Philo-sophie le retour ou : comment ne pas finir empaillée en trophée dans une salle à manger ?

Il y a longtemps, chaque lundi matin, j’écrivais à mes copines une philo-sophie, sorte de newsletter pas sérieuse qu’elles recevaient dans leur boîte mail. M’est apparu que ce lundi matin pourrait commencer par une nouvelle philo-sophie, ça fait longtemps qu’on n’a pas trop ri par ici…


Jour des morts, des zombies, ça défile dans les rues, ça se costume, planqués derrière des têtes blanches, avec des sourires d’égorgés : on joue à se faire peur ? Même pas, juste on joue, on veut jouer à n’importe quoi on dirait, jouer, jouer… Jouer pour oublier, jouer pour se défouler.
Rien n’a changé depuis les fêtes dionysiaques de l’antiquité.

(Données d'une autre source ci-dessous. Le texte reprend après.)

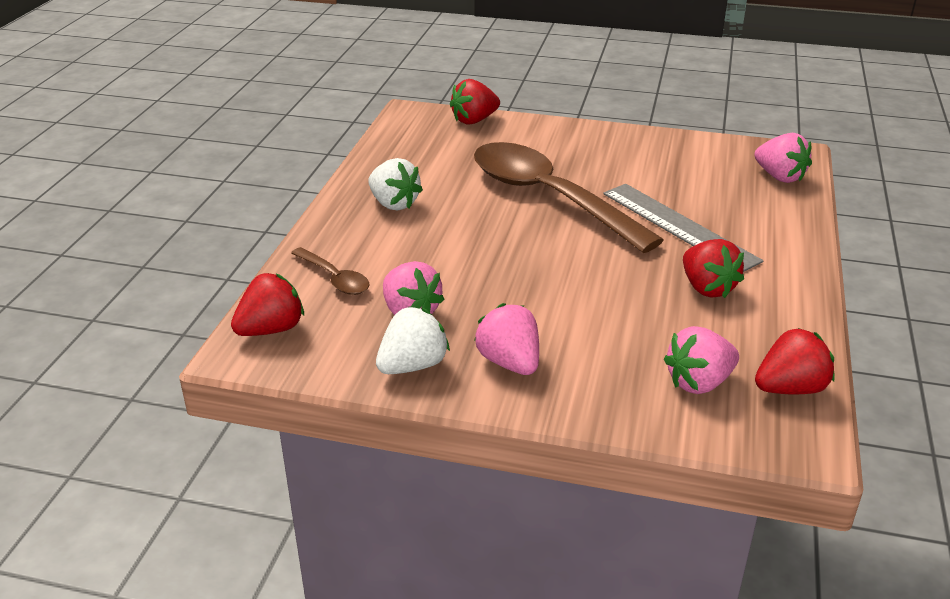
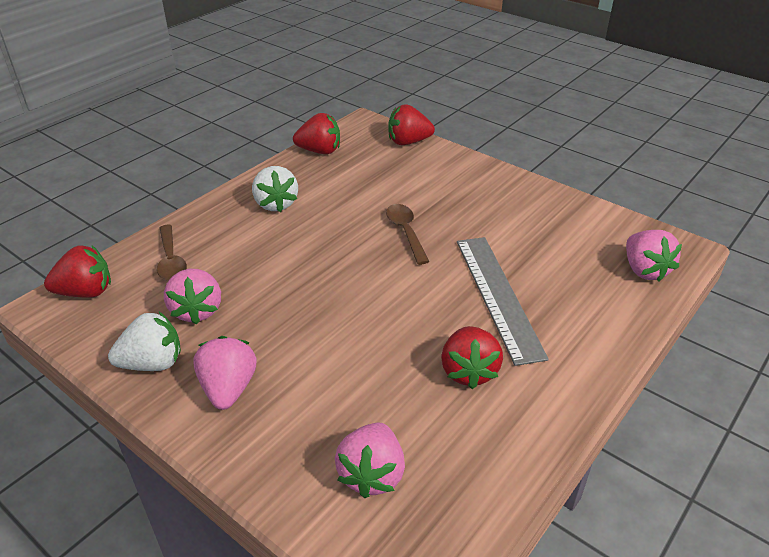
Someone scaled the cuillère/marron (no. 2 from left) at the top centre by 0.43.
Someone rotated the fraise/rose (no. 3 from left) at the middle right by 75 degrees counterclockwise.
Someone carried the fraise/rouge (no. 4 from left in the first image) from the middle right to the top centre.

Parfois la permanence de l’humanité, c’est troublant. En tout cas, on n’avance pas vite. La roue oui, mais pas nous.

Donc, je me disais ça, samedi soir, en traversant cette ville débordante, avec ce temps de printemps en automne, et je me disais aussi, il nous faut quand même pas grand chose pour devenir fous, il suffit d’une douceur un soir d’Halloween et ça y est, la ville s’enflamme.
C’était drôle parfois, les gens déguisés, ça donne des images curieuses. Les powers rangers faisaient des mouvements de judoka devant un bar à sishas, Moïse est passé au milieu de tous, avec son grand bâton de pèlerin, je cherchais de quel film d’horreur il sortait celui-là, mais les power rangers non plus sont pas tellement épouvantables, donc même Halloween, c’est pas Halloween, c’est mardi gras, bref, je pensais que ce qui devrait nous inquiéter à part leurs tronches de morts vivants, c’était peut-être cette électricité dans l’air de la ville pour un rien, pour oublier.

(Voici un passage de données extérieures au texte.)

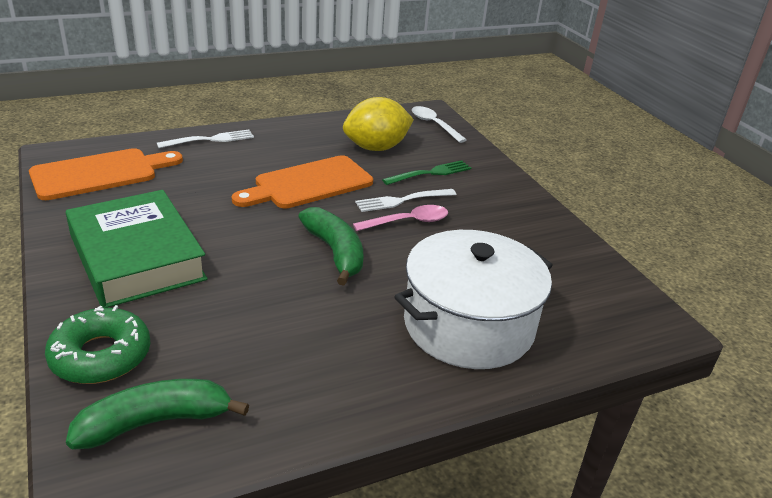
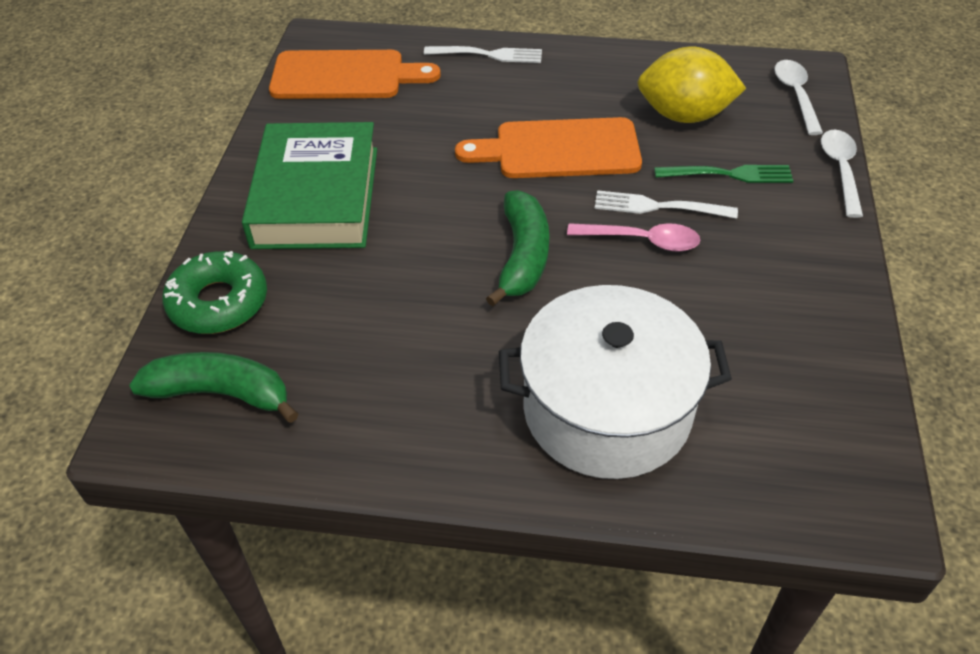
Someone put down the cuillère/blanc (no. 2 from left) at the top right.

C’était le même week-end, celui où les oies passaient dans le ciel.
Fin d’été, fin d’automne, pourtant le ciel était bleu, dimanche, on mangeait au soleil.
Et on parlait justement de ça : des oies. Les blanches. Que les filles restaient des filles, que l’oie blanche en nous ne disparaissait jamais tout à fait. On pouvait s’en agacer, voir s’en détester, mais malgré tout, voilà aussi qui nous rajeunissait, presque nous maintenait dans une sorte d’éternité : 15 ans forever, bécasse pour toujours !

Et puis, avec les oiseaux, surtout de la sorte qu’on parle, pas loin, en général : des chasseurs.
Il fut alors question du collectionneur. Disons qu’il y a des chasseurs qui chassent sachant chasser pour le plaisir de chasser, et d’autres qui s’excitent plutôt sur le challenge ; du genre qui commencent par des perdrix et qui finissent par aller faire des safaris.
Certains, blasés, une fois qu’ils ont fait le tour, et tuer les derniers lions, basculent dans la chasse aux mystères ou aux trésors. Plus sympathiques, plus rêveurs… Mais sont-ils pour autant plus fiables ?
(Et gare à ne pas devenir le Loch’ness d’un chasseur, c’est stérile comme perspective d’avenir)

Ainsi donc, on m’appris qu’un mot existait pour désigner ce chasseur-collectionneur : le « scoreur » !
Faire du score. Une comme çi : one point. Une comme ça : two points. Etc.
Et la discussion mena à nouveau sur l’oie blanche en soi qui savait qu’il fallait se méfier du danger face au scoreur mais qui y allait quand même. À partir de là, la conversation est devenue comme Halloween : un grand truc bordélique avec de fausses tentatives de meurtres !

Fallait-il manger en foie gras l’oie blanche qui était en nous une bonne fois pour toute ? L’oie blanche était-elle notre propre ennemie, ou au fond, notre véritable amie de jeunesse ? Comment résister au scoreur ? Comment se venger d’un scoreur ? Quel problème les scoreurs avaient avec leur maman qu’il n’avait pas réglés à 40 ans passés ? Comment devenir soi-même un scoreur ?
Le scoreur, c’était Don juan : »j’ai un cœur à aimer toute la terre… » Don Juan, qui finissait, c’est vrai, très seul et très mort, emporté par le spectre du Commandeur au bord d’une tombe… Halloween mon amour, halloween le retour.

En attendant, les oies restaient des oies.
Mais, cette blancheur intérieure-là, plus les pattes qui s’ajoutaient au coin de nos yeux à force de soleil et de rire, ça nous a donné une sorte d’éternité bien plus réjouissante que celle de Dracula.